King on the other hand began to have a more pessimistic view of whites and race relations, lamenting, “the fact is that there has never been any single solid determine commitment on the part of the vast majority of white America…to genuine equality for Negroes…most Americans are unconscious racist.”

On Violence and War

Both Malcolm and King believed that America was the greatest threat to peace in the world. In his speech Beyond Vietnam: A Time to Break Silence, King admonished America, stating, God didn’t call American to do what she’s doing in the world today. God didn’t call America to engage in a senseless, unjust war [such] as the war in Vietnam.” In this same speech he went on to say that America was “the greatest purveyor of violence in the world today.”

Similarly, Malcolm believed that America was a war criminal.  Uncle Sam’s hands are dripping with blood, dripping with the blood of the black man in this country. He’s the earth’s number-one hypocrite. He has the audacity — yes, he has — imagine him posing as the leader of the free world… Let the world know how bloody his hands are. Let the world know the hypocrisy that’s practiced over here.”

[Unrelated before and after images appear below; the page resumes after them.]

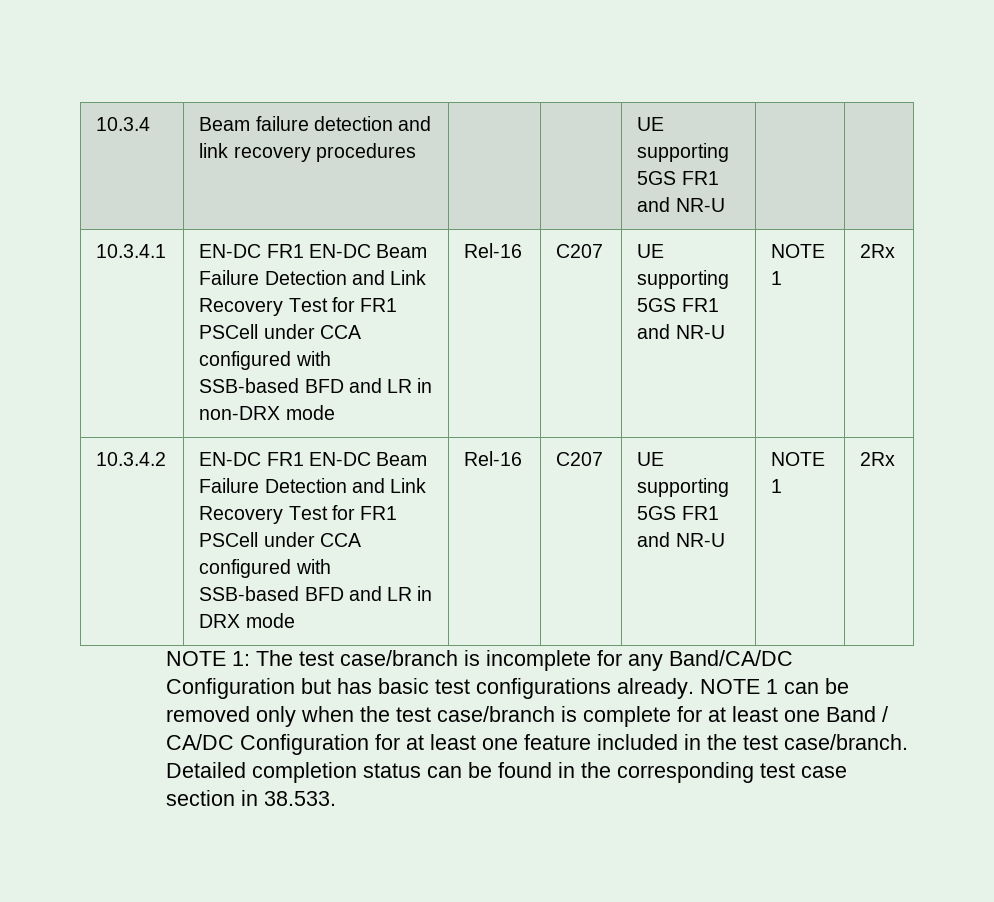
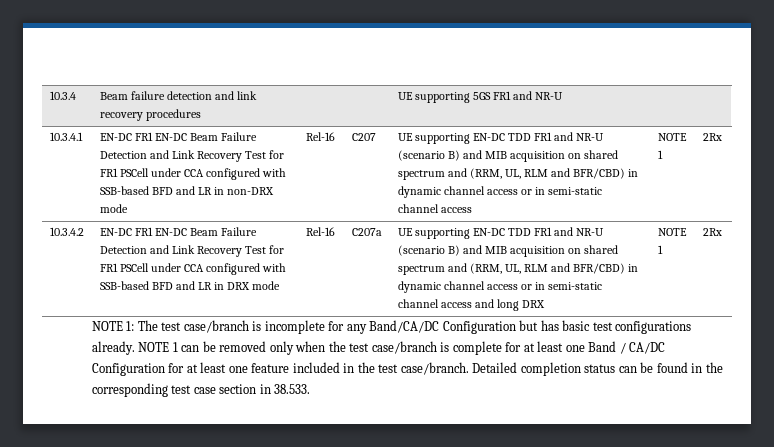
[637,298,719,312] [637,324,725,339] 5GS FR1 and NR-U -> [472,132,605,141] [397,150,619,162] [397,168,639,180] [397,186,603,198] [397,204,472,213] EN-DC TDD FR1 and NR-U (scenario B) and MIB acquisition on shared spectrum and (RRM, UL, RLM and BFR/CBD) in dynamic channel access or in semi-static channel access
[556,452,604,466] [637,452,665,466] [637,478,730,497] [637,506,719,520] [637,532,725,547] C207 | UE supporting 5GS FR1 and NR-U -> [351,228,382,236] [397,227,605,239] [397,245,619,257] [397,263,639,275] [397,281,603,293] [397,299,546,311] C207a | UE supporting EN-DC TDD FR1 and NR-U (scenario B) and MIB acquisition on shared spectrum and (RRM, UL, RLM and BFR/CBD) in dynamic channel access or in semi-static channel access and long DRX

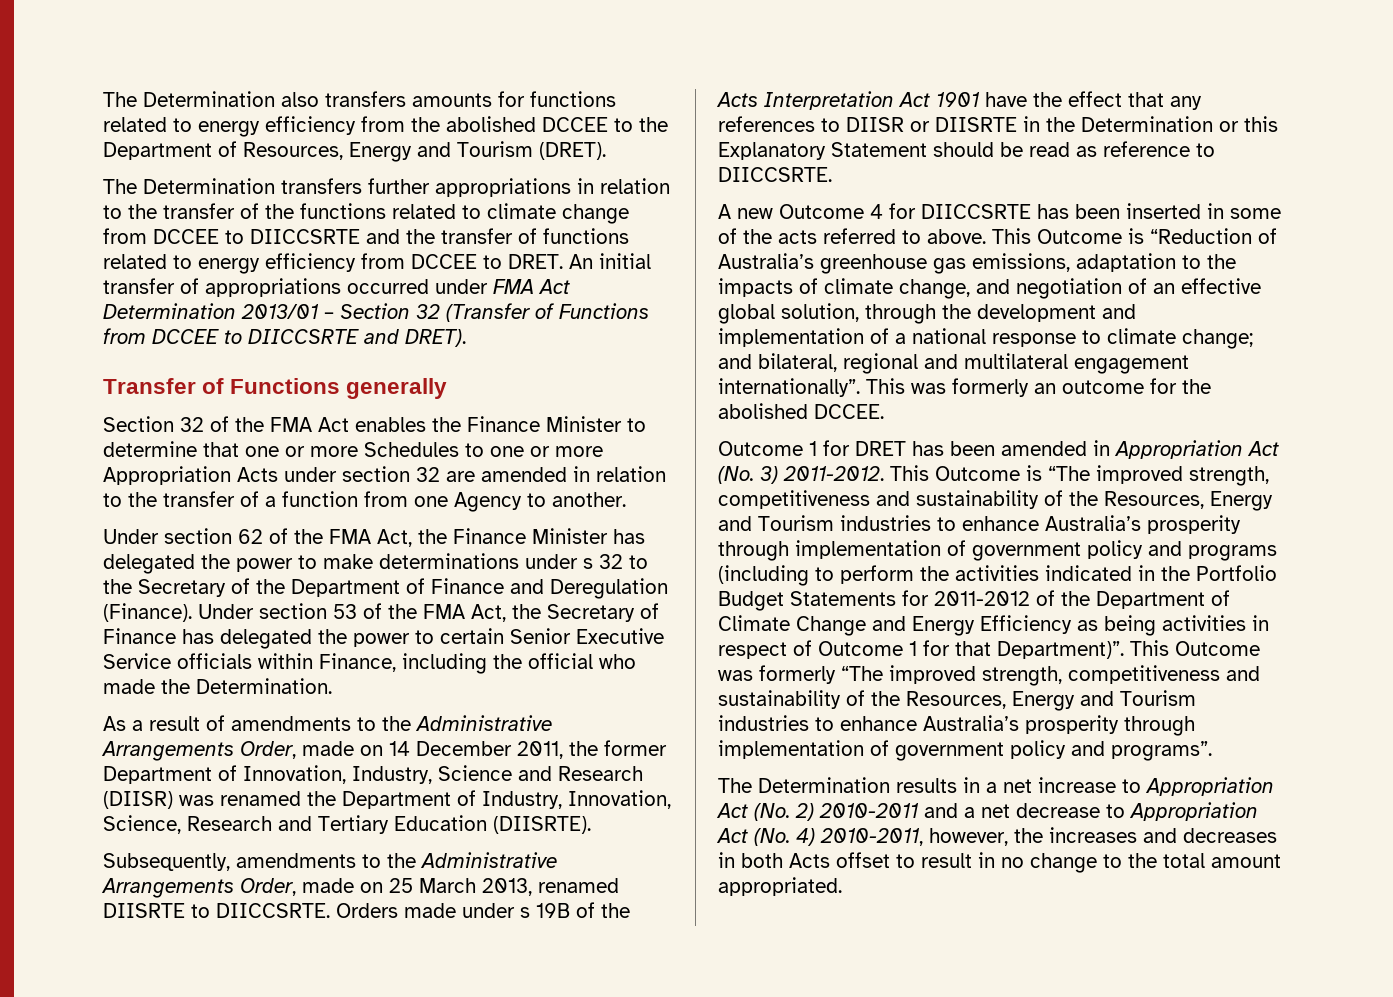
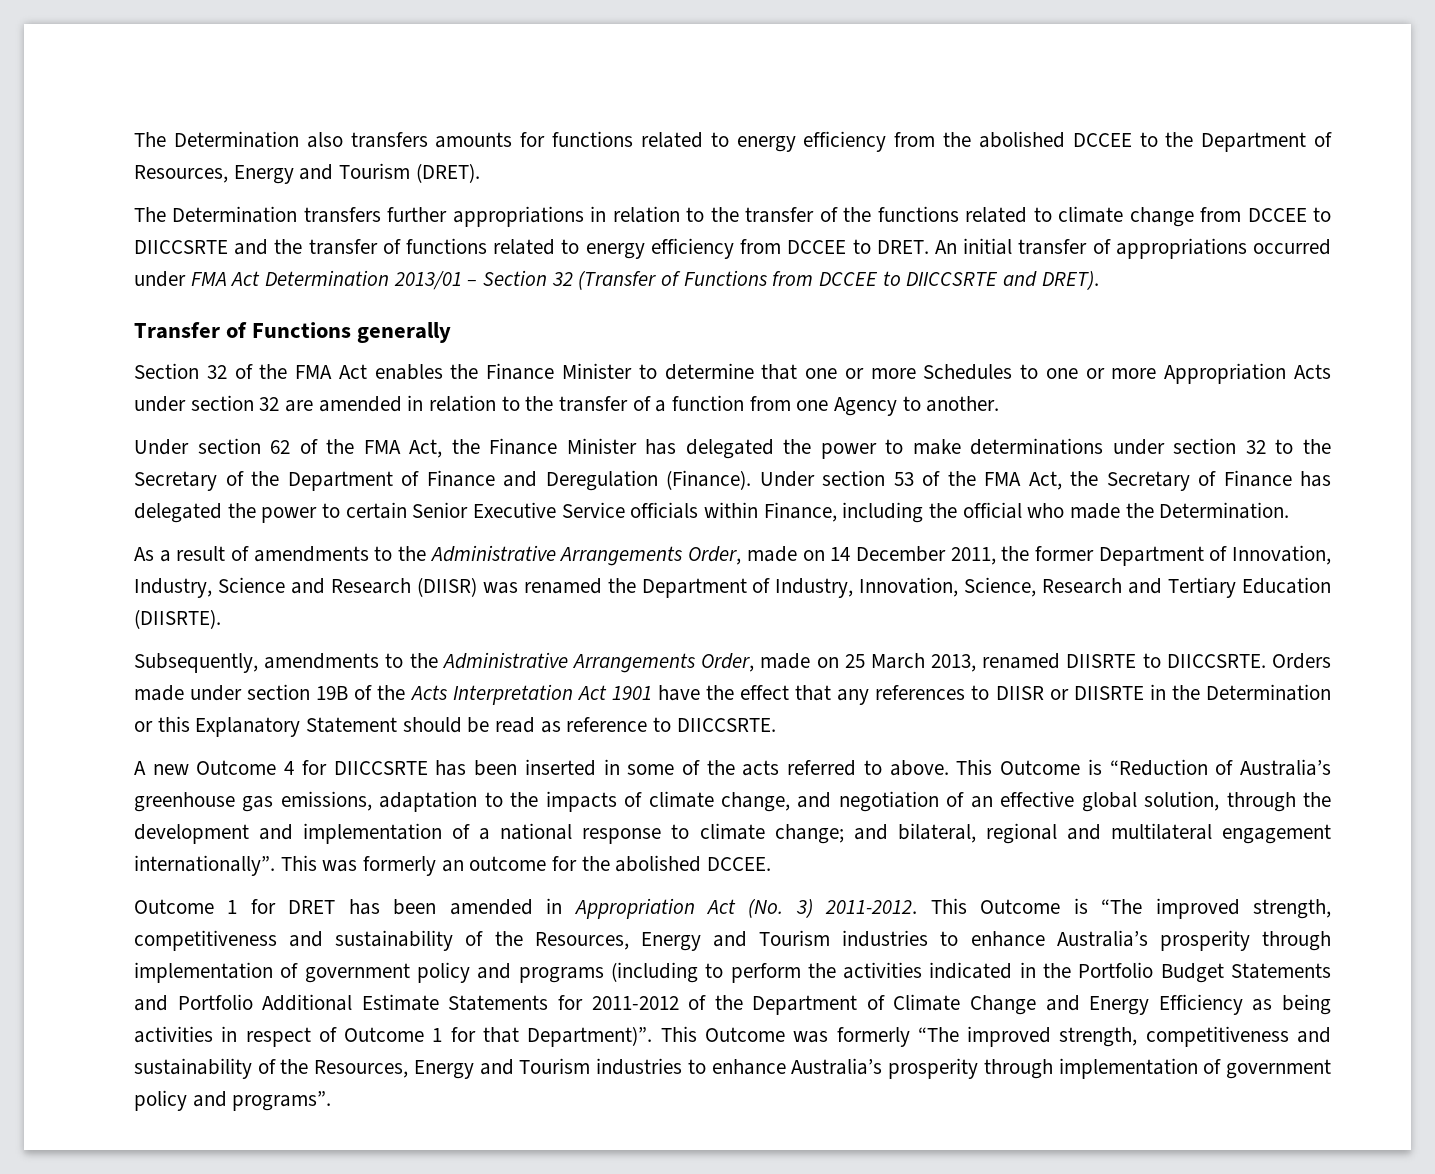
[583,558,593,569] s -> [1173,438,1237,454] section
[520,907,530,918] s -> [247,684,311,700] section
(896, 598) none -> [134,994,549,1011] and Portfolio Additional Estimate Statements
[718,777,1274,796] [716,802,1258,821] [716,827,1277,846] [718,852,1281,873] [718,877,842,896] // The Determination results in a net increase to Appropriation Act (No. 2) 2010-2011 and a net decrease to Appropriation Act (No. 4) 2010-2011, however, the increases and decreases in both Acts offset to result in no change to the total amount appropriated. -> (332, 1101) none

Elsewhere, he asserted “If violence is wrong in America, violence is wrong abroad. If it’s wrong to be violent defending black women and black children and black babies and black men, then it’s wrong for America to draft us and make us violent abroad in defense of her. And if it is right for America to draft us, and teach us how to be violent in defense of her, then it is right for you and me to do whatever is necessary to defend our own people right here in this country.”

Malcolm and Martin: In Unity and Struggle

In short, examining the worldview of Malcolm X and Martin Luther King at there most developed and mature stages, makes clear that these two leaders and thinkers were positioned to unite the two tendencies in the black freedom struggle-moderate civil rights and radical black nationalist movements. What is instructive is not to see Malcolm and Martin as antagonist or polar opposites, but as two leaders who disagreed on method, but were in agreement on the outcome. “Our people have made the mistake of confusing the methods with the objectives. As long as we agree on objectives, we should never fall out with each other just because we believe in different methods, or tactics, or strategy.”